1938 : Ivo Livi n’a aucune expérience scénique. Pourtant, Francis Trottebas dit Berlingot, régisseur et impresario l’engage comme chauffeur de salles à Marseille. Il incite le jeune artiste à prendre des cours de chant et se constituer un répertoire. Yves Montand se produit d’abord avec des imitations de Charles Trenet, Maurice Chevalier ou Fernandel. Berlingot l’envoie chez un auteur aveugle Charles Humel. Celui-ci réinvente le monde des westerns « Dans les plaines du Far-west ». Montand inaugure cette toute première chanson le 21 juin 1939 à l’Alcazar, le temple du music-hall à Marseille.
Le salaire de la peur
Sous l’Occupation, Yves Montand doit abandonner un temps ses premiers bonheurs de chanteur. Il devient tour à tour manœuvre métallurgiste aux Chantiers de Provence et docker de transit. Au printemps 1941, Montand retrouve la scène, de galas en province à l’Alcazar. L’Odéon, autre salle importante de Marseille sollicite son mini-show. Le journal Le Petit Provençal le consacre alors « révélation de la saison ». Il n’a toujours pas de répertoire fourni mais son sens de la mise en scène et du détail impressionne déjà le public. 13 mars 1942 : Les Chantiers de la Jeunesse enrôle Yves Montand quelques mois à Hyères pour des travaux collectifs. Il remonte par la suite sur la scène de l’Odéon.

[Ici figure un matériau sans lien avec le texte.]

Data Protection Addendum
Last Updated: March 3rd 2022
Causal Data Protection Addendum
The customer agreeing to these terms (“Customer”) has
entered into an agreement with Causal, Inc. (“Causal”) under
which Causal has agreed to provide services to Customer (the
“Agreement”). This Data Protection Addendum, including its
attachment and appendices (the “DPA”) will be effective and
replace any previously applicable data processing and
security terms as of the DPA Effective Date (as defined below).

Septembre 1943 : Le service du travail obligatoire l’attend désormais en Allemagne. Sa sœur l’aide à éviter le STO. Cette fois, Yves Montand n’a pas d’autre choix que quitter Marseille. Audiffret, son tourneur a de toute façon décroché un contrat en or : chanter à l’ABC, salle parisienne de renom.
Ma gosse, ma p’tite môme
Une fois à Paris, en 1944, Yves Montand alterne les engagements entre les salles de spectacles (Bobino, Folies-Belleville) et les cabarets. Cette année-là, Yves Montand passe une audition pour remplacer au pied levé la première partie d’Edith Piaf au Moulin-Rouge. La Môme, séduite, l’engage et l’entraîne dans l’envers du music-hall. Elle sent tout le potentiel artistique de son nouvel amant. Elle l’aide à se forger un répertoire dense et populaire. Yves Montand accepte d’abord deux chansons de Loulou Gasté et Jean Guigo : le célèbre « Battling Joe » et « Luna Park ». Piaf l’entoure également de sa fidèle équipe : Henri Contet, Louiguy et Marguerite Monnot.
5 octobre 1945 : Yves Montand passe pour la première fois à l’Etoile, grande salle parisienne d’après-guerre. Il interprète diverses chansons dont « Ma gosse, ma p’tite môme » ou « Gilet rayé ». Chanteur, danseur et acteur, Yves Montand sait tout faire. Il part donc avec Edith Piaf sur le tournage d’Etoile sans lumière de Marcel Blistène. Seulement, la Môme quitte Montand comme les autres, laissant le jeune artiste désoeuvré. Néanmoins, il a déjà acquis une certaine notoriété auprès du public parisien.
Paroles, Paroles
En janvier 1946, Jacques Prévert, déjà auteur du recueil de poèmes Paroles et Marcel Carné, célèbre réalisateur demandent à rencontrer Yves Montand. Le tandem prépare un film où Gabin devait jouer le rôle principal. Yves Montand prend donc sa place dans Les Portes de la nuit.